## Problem to work on
Report how many lines in the records below contain the word "with". Give only the number.
··· Extracted information ···
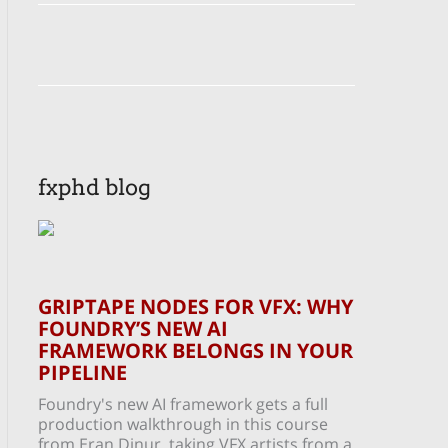
fxphd blog
GRIPTAPE NODES FOR VFX: WHY
FOUNDRY’S NEW AI
FRAMEWORK BELONGS IN YOUR
PIPELINE
Foundry's new AI framework gets a full
production walkthrough in this course
from Eran Dinur, taking VFX artists from a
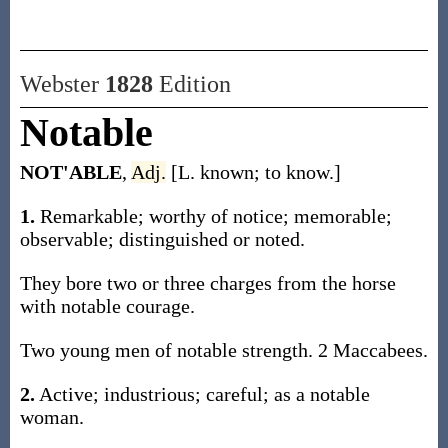
Webster
1828
Edition
Notable
NOT'ABLE
,
Adj.
[L. known; to know.]
1.
Remarkable; worthy of notice; memorable;
observable; distinguished or noted.
They bore two or three charges from the horse
with notable courage.
Two young men of notable strength. 2 Maccabees.
2.
Active; industrious; careful; as a notable
woman.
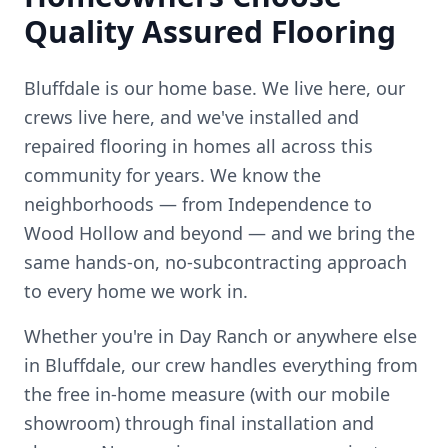
Quality Assured Flooring
Bluffdale is our home base. We live here, our
crews live here, and we've installed and
repaired flooring in homes all across this
community for years.
We know the
neighborhoods — from
Independence to
Wood Hollow
and beyond — and we bring the
same hands-on, no-subcontracting approach
to every home we work in.
Whether you're in
Day Ranch
or anywhere else
in
Bluffdale
, our crew handles everything from
the free in-home measure (with our mobile
showroom) through final installation and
···
## Answer to this task
2